Upstream surveillance

Wikimedia v. NSA - Challenge to Upstream Surveillance

Court Type: U.S. Supreme Court
Status: Closed
Last Update: February 21, 2023

What's at Stake

The ACLU is challenging the constitutionality of the NSA’s mass interception and searching of Americans’ international Internet communications. At issue is the NSA’s “Upstream” surveillance, through which the U.S. government systematically monitors private emails, messages, and other data flowing into and out of the country on the Internet’s central arteries. The ACLU’s lawsuit was brought on behalf of the Wikimedia Foundation and eight legal, human rights, and media organizations, which together engage in trillions of sensitive communications and have been harmed by Upstream surveillance.

Although the government has publicly revealed a great deal of information about Upstream surveillance, it invoked “state secrets” to have the case dismissed after years of litigation in the lower courts. In August 2022, the ACLU, Knight Institute, and Cooley LLP filed a petition on behalf of Wikimedia urging the Supreme Court to hear the case and hold that the state secrets privilege does not permit dismissal given the extensive public evidence. In February 2023, the Supreme Court denied Wikimedia’s petition, bringing the case to an end.

The original plaintiffs in the lawsuit included: Wikimedia Foundation, The National Association of Criminal Defense Lawyers, Human Rights Watch, Amnesty International USA, PEN American Center, Global Fund for Women, The Nation Magazine, The Rutherford Institute, and The Washington Office on Latin America. These plaintiffs’ sensitive communications have been copied, searched, and likely retained by the NSA. Upstream surveillance hinders the plaintiffs’ ability to ensure the basic confidentiality of their communications with crucial contacts abroad – among them journalists, colleagues, clients, victims of human rights abuses, and the tens of millions of people who read and edit Wikipedia pages.

Upstream surveillance, which the government claims is authorized by the Section 702 of the FISA Amendments Act, is designed to ensnare all of Americans’ international communications, including emails, web-browsing content, and search engine queries. With the help of companies like Verizon and AT&T, the NSA has installed surveillance devices on the internet “backbone” – the network of high-capacity cables, switches, and routers across which Internet traffic travels.

The NSA intercepts and copies private communications in bulk while they are in transit, and then searches their contents using tens of thousands of keywords associated with NSA targets. These targets, chosen by intelligence analysts, are never approved by any court, and the limitations that do exist are weak and riddled with exceptions.

Under Section 702, the NSA may target any foreigner outside the United States believed likely to communicate “foreign intelligence information” – a pool of potential targets so broad that it encompasses journalists, academic researchers, corporations, aid workers, business persons, and others who are not suspected of any wrongdoing.
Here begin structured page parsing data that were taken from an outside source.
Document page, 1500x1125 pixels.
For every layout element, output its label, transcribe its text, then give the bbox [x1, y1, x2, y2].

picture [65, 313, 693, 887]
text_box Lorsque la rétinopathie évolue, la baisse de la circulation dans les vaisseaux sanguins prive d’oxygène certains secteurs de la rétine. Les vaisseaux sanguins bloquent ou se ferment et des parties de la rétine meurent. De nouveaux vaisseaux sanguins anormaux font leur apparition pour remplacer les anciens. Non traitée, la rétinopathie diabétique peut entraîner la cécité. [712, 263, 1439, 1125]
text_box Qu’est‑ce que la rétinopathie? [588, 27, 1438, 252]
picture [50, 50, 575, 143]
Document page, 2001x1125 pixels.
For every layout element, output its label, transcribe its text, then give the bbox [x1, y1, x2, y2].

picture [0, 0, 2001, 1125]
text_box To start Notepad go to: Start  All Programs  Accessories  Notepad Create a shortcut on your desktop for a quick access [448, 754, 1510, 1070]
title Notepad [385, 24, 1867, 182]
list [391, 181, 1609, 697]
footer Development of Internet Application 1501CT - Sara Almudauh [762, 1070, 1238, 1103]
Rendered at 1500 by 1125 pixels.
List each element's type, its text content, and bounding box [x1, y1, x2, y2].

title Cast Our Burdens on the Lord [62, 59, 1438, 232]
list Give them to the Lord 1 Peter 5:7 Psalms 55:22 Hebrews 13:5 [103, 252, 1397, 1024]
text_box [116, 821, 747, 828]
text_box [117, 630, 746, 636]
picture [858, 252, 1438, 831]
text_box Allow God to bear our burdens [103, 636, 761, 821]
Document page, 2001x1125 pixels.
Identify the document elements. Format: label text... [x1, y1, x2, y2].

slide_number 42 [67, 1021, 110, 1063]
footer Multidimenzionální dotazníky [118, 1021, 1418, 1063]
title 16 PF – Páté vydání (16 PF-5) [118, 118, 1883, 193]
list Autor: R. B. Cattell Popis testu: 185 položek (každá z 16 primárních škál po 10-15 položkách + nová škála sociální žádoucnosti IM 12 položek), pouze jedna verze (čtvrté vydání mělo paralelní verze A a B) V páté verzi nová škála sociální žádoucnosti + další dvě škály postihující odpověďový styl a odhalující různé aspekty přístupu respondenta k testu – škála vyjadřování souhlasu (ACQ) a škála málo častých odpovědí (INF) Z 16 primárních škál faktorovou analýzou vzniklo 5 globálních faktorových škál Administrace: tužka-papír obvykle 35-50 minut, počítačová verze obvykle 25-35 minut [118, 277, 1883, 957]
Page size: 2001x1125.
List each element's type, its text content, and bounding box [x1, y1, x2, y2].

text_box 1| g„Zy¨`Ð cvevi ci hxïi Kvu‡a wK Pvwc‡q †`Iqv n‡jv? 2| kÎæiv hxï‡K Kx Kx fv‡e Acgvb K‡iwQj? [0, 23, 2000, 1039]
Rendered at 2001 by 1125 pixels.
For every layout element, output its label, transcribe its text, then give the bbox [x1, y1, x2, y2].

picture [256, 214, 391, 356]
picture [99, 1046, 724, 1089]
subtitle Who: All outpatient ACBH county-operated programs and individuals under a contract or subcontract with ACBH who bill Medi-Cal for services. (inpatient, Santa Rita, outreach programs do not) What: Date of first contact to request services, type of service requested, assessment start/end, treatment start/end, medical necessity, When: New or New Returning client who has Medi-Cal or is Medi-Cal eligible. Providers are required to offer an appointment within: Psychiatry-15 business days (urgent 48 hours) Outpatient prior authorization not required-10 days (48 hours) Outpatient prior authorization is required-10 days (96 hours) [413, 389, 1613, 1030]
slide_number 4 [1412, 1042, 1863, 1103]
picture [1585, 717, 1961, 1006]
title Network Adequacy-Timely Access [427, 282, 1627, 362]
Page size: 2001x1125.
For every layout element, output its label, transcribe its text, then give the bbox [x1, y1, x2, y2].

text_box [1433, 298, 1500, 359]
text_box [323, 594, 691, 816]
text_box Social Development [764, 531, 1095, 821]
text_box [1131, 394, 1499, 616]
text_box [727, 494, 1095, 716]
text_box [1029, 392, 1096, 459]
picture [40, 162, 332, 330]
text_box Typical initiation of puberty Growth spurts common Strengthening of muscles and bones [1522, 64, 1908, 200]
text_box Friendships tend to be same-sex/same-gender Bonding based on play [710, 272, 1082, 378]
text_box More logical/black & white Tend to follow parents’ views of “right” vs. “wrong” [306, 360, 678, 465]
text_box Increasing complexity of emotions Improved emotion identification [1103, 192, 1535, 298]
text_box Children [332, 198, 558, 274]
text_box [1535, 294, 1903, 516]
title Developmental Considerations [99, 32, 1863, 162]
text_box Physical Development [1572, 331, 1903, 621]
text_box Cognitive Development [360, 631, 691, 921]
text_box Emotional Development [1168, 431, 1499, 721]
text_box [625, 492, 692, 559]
Through its general, indiscriminate searches and seizures of the plaintiffs’ communications, Upstream surveillance invades their Fourth Amendment right to privacy, infringes on their First Amendment rights to free expression and association, and exceeds the statutory limits of Section 702 itself. The nature of plaintiffs’ work and the law’s permissive guidelines for targeting make it likely that the NSA is also retaining and reading their communications.

The ACLU filed an earlier challenge to surveillance conducted under Section 702 – Clapper v. Amnesty – in 2008. In a 5-4 vote, the Supreme Court dismissed the case on the grounds that the plaintiffs could not prove they had been spied on. Edward Snowden has said that the ruling contributed to his decision to expose the breadth of NSA surveillance in June 2013. Among his disclosures was Upstream surveillance, the existence of which was later confirmed by the government.

After Wikimedia and its co-plaintiffs filed this challenge in 2015, the case was initially dismissed in the district court, only to be reversed in part by the Fourth Circuit court of appeals. Wikimedia was permitted to go forward and relied on the extensive public evidence about Upstream surveillance to show that some of its trillions of communications are being seized and searched by the NSA. However, the district court dismissed the case again in 2018 based on the government’s claims that further litigation was barred by the “state secrets privilege.” On appeal a second time, a divided Fourth Circuit upheld the district court’s dismissal, ruling that although Wikimedia had presented public evidence that its communications are subject to Upstream surveillance, further litigation could expose state secrets. In August 2022, Wikimedia filed a petition for certiorari with the Supreme Court.

Our clients advocate for human and civil rights, unimpeded access to knowledge, and a free press. Their work is essential to a functioning democracy. When their sensitive and privileged communications are monitored by the U.S. government, they cannot work freely and their effectiveness is curtailed – to the detriment of Americans and others around the world. In the face of the government’s claims of secrecy, the Supreme Court should make clear that NSA surveillance is not beyond the reach of our public courts.

The Supreme Court denied our petition for a writ of certiorari on February 21, 2023.